School districts with staff who’ve volunteered (as well as been vetted and trained) to carry a firearm to serve as a first line of defense in case of a targeted attack on school grounds aren’t unusual or uncommon in some states, but the gun control lobby absolutely despises the idea. Groups like Everytown for Gun Safety have even teamed up with parents to challenge the legality of the policies, which led to lawmakers in Ohio having to go back and redo state law after the state Supreme Court ruled that teachers and staff could not have a gun on campus unless they’d undertaken the more than 700 hours of training necessary to become a certified peace officer in the state.
Now the New York Times has discovered what’s going on in Ohio, labeling the new law “contentious” and echoing the complaints of the gun control lobby.
The strategy is fiercely opposed by Democrats, police groups, teachers’ unions and gun control advocates, who say that concealed carry programs in schools — far from solving the problem — will only create more risk. Past polling has shown that the vast majority of teachers do not want to be armed.
The law in Ohio has been especially contentious because it requires no more than 24 hours of training, along with eight hours of recertification annually.
“That, to us, is just outrageous,” said Michael Weinman, director of government affairs for the Fraternal Order of Police of Ohio, the state’s largest law enforcement organization. By comparison, police officers in the state undergo more than 700 hours of training. And school resource officers — police assigned to campuses — must complete an additional 40 hours.
Armed school staff aren’t police officers, however. Why should they need to undergo training on arrest techniques, defensive driving, suspect interviews, or handling crime scenes? These school employees don’t have the authority to arrest students and aren’t tasked with any special responsibilities other than responding if necessary to a murderer on the school grounds.

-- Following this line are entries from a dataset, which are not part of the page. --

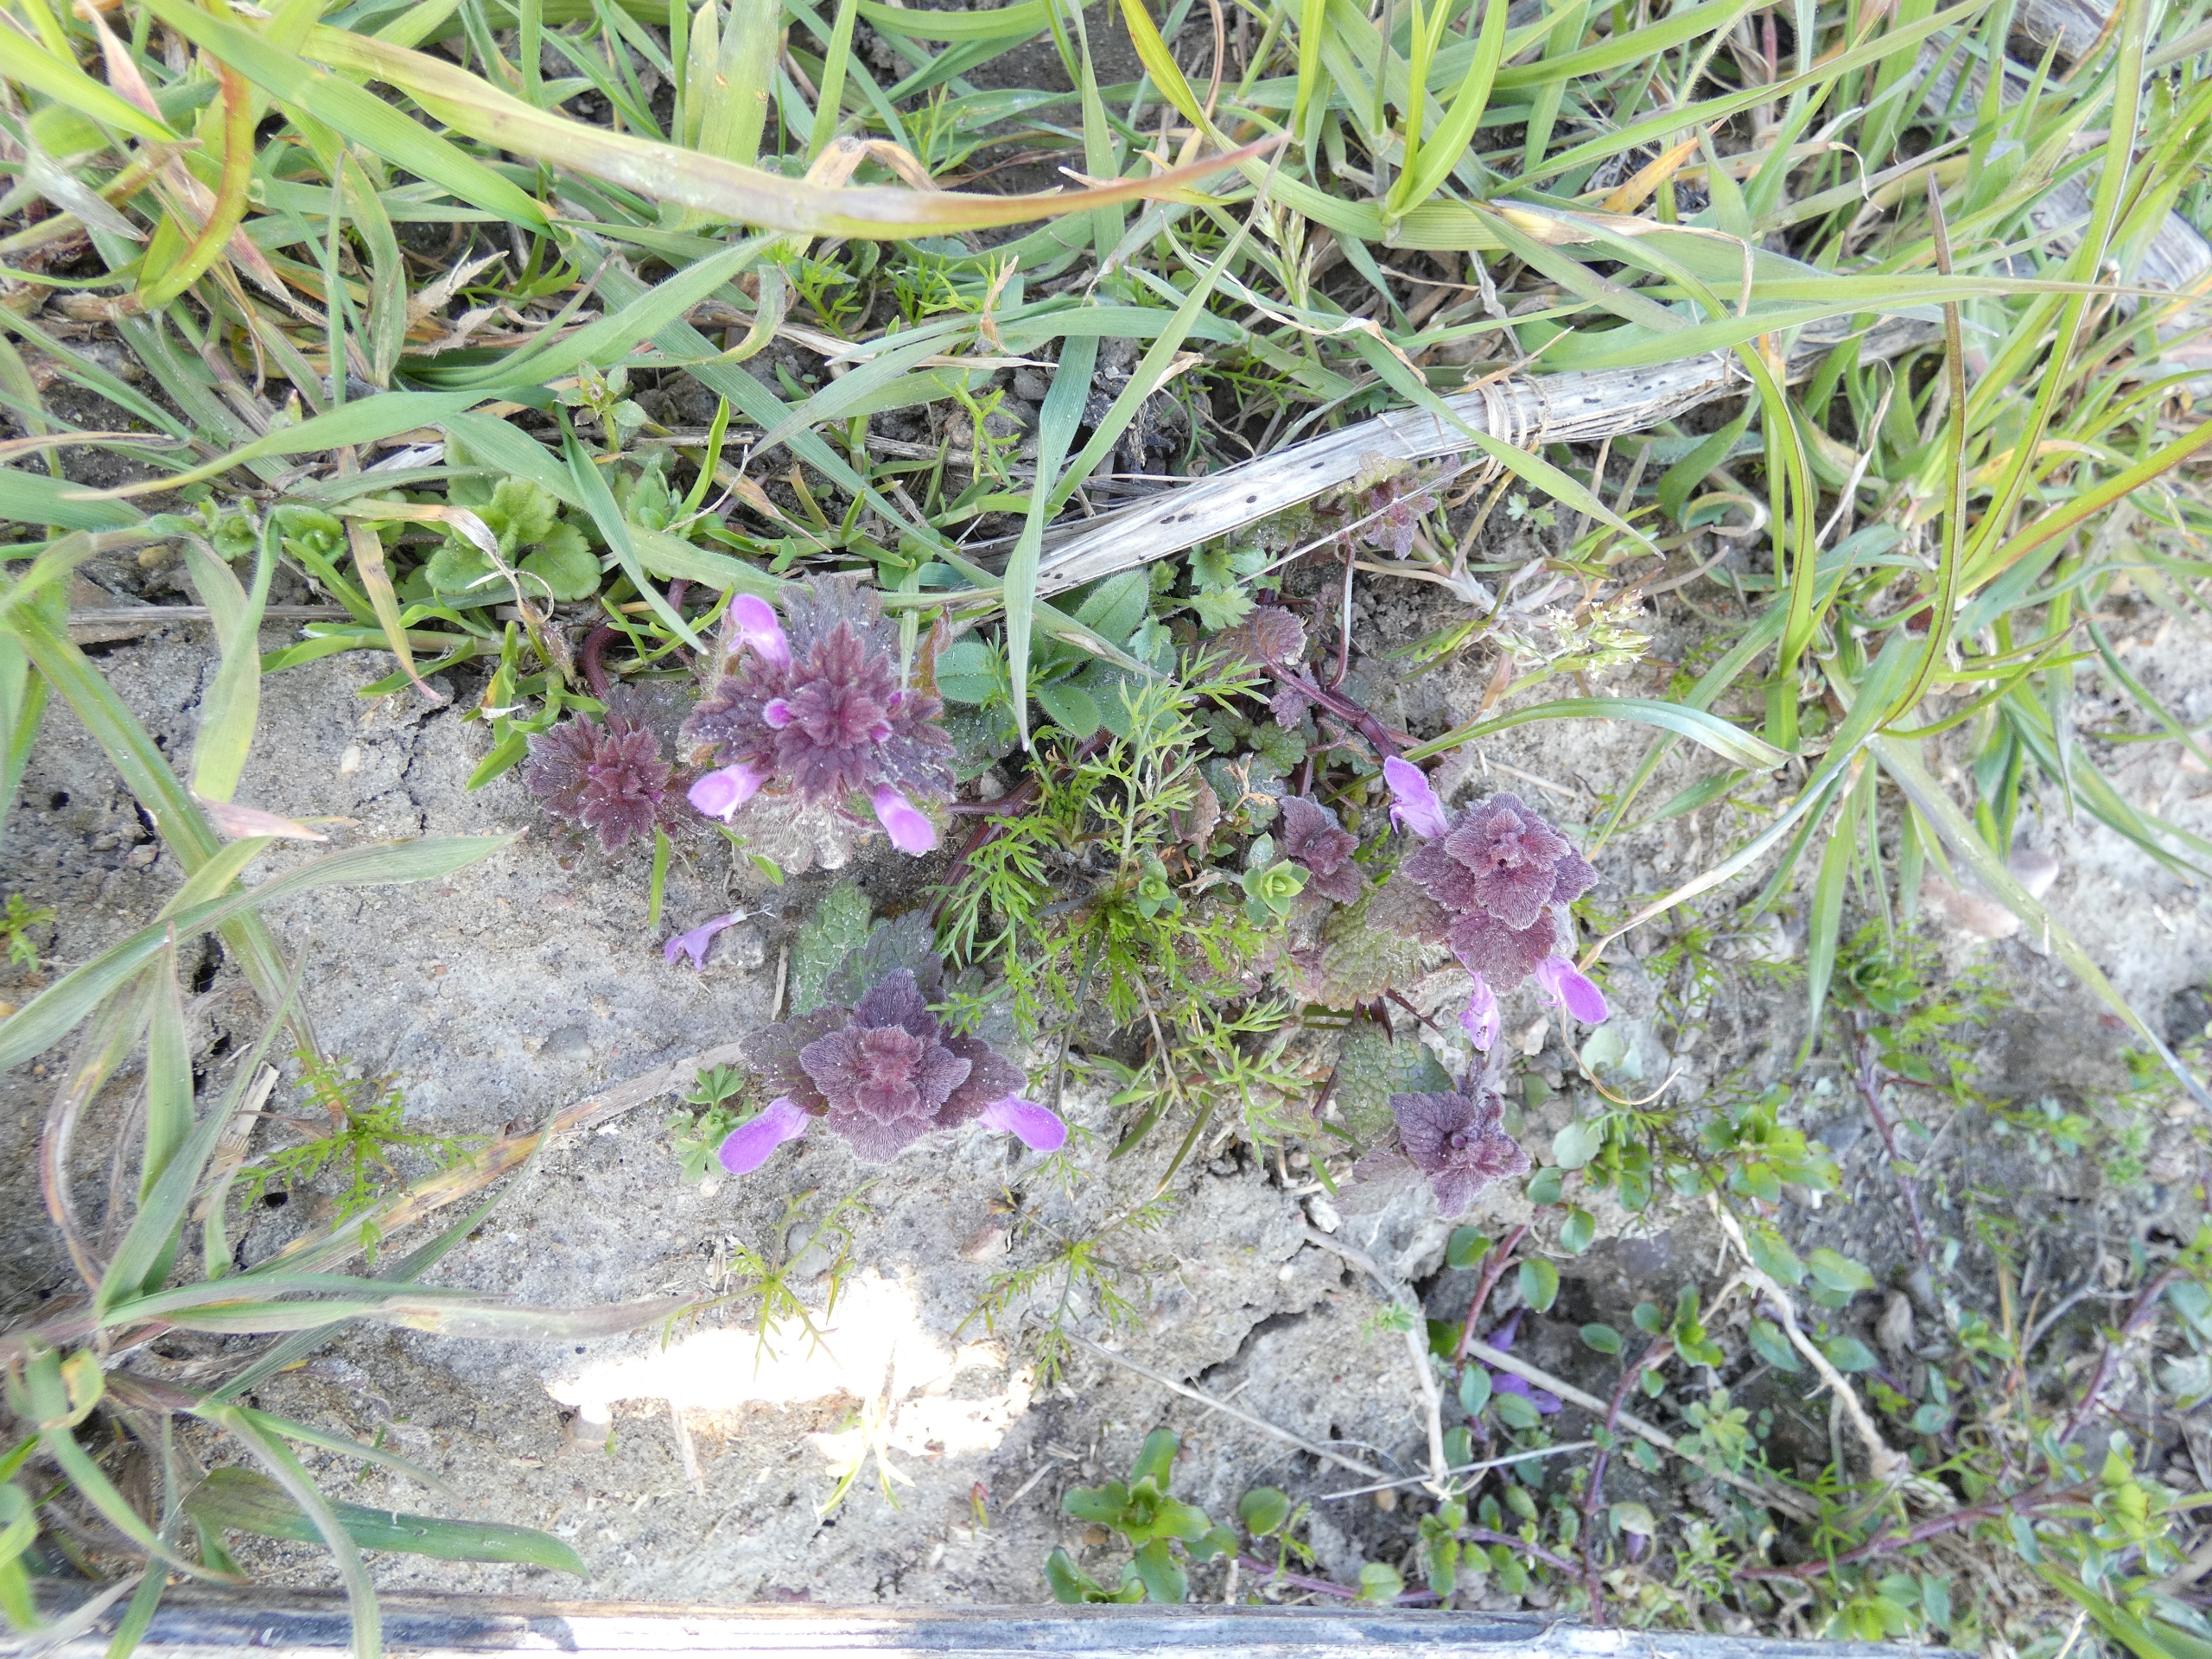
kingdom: Plantae
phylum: Tracheophyta
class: Magnoliopsida
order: Lamiales
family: Lamiaceae
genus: Lamium
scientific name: Lamium purpureum
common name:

The Times recently spent a weekend in Ohio with teachers and staff members taking part in the training offered by FASTER Saves Lives, which has taught thousands of educators in recent years; not only how to respond tactically to an active shooter on campus, but how to de-escalate the situation if possible, perform first aid, and other situation-specific training. And while the paper made sure to include plenty of criticism of the program from academics and gun control activists, they also spoke to several of the teachers taking part, each of whom dispelled the common claim by anti-gun activists that no educator would ever willingly choose to carry a gun to protect the students in their care.
Jennifer, a school custodian who volunteers as an instructor with FASTER, said that in four years of carrying in her school, she had never needed her weapon. She doesn’t doubt her ability, she said, but believes the hardest part would be using her firearm on a student. She recalled a time when a middle schooler she had been mentoring threatened to bring a gun to school.
“My heart just dropped,” she said, adding that administrators were able to intervene.
For Mandi, the decision to be armed in the classroom seemed like a better solution than wasp spray or a tube sock.
She has worked through logistical details, like how she will carry her pistol: inside her waistband, in a holster meant to prevent accidental discharge. She did handstands, to check that her gun remained secure. When students come for hugs, she plans to turn her hip to direct them to the other side of her body.
To keep up her training, she goes to the gun range each week, she said.
And while she acknowledged other, important policies could help prevent school shootings, she did not feel she could afford to wait for change.
“We’ve got to help the kids right now,” she said.
I don’t think armed school staff are the only tactic that should be deployed to help keep kids safe, but for many smaller and more rural districts that can’t place a school resource officer on every campus the idea makes a lot of sense. Researchers at Purdue University’s Homeland Security Institute have found that the presence of a school resource officer and a small percentage of armed school staff is the fastest and most effective way to stop a targeted attack on a school campus and save as many lives as possible. With gun control groups like Everytown adamantly opposed to this strategy, however, ensuring an immediate response to a targeted attack is going to be an uphill battle, particularly in the blue states where they and their anti-gun allies in legislatures hold sway.